→ **WORK TO BE COMPLETED**
Restate word for word the line with "(1,320) | (4,100) |" and the rest of the listing after it, ending at the final line, and include nothing else.

→ **EXERCISE DATA**
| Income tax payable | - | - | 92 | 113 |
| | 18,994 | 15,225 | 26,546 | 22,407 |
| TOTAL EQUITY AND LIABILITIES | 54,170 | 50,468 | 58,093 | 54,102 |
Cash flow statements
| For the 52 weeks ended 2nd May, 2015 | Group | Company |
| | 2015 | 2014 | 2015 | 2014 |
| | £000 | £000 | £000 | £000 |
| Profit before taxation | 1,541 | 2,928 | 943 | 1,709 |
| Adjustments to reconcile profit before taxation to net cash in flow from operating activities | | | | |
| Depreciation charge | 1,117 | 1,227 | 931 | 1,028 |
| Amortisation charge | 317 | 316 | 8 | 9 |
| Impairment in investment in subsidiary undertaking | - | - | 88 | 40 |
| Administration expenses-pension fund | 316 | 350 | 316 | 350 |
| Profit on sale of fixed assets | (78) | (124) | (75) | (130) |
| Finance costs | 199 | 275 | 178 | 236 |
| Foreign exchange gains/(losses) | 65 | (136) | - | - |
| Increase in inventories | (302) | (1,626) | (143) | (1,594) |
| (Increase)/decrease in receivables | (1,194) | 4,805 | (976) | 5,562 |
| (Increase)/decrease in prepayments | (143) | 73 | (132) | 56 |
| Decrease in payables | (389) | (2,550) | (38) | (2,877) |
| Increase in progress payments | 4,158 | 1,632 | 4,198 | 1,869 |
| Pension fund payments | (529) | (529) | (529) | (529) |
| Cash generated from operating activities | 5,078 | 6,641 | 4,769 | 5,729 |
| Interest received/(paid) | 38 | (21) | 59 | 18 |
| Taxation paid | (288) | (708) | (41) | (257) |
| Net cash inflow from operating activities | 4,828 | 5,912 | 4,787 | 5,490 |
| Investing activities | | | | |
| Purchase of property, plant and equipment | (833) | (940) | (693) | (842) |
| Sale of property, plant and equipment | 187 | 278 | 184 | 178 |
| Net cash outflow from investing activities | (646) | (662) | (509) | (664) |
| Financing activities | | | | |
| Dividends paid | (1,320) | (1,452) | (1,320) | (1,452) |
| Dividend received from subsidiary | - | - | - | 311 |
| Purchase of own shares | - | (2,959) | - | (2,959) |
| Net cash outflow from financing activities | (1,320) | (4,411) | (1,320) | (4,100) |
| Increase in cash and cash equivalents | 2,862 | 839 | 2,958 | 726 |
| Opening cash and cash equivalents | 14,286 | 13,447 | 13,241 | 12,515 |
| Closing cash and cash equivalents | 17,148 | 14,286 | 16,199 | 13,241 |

→ **OUTPUT FOR THIS EXERCISE**
| Net cash outflow from financing activities | (1,320) | (4,411) | (1,320) | (4,100) |
| Increase in cash and cash equivalents | 2,862 | 839 | 2,958 | 726 |
| Opening cash and cash equivalents | 14,286 | 13,447 | 13,241 | 12,515 |
| Closing cash and cash equivalents | 17,148 | 14,286 | 16,199 | 13,241 |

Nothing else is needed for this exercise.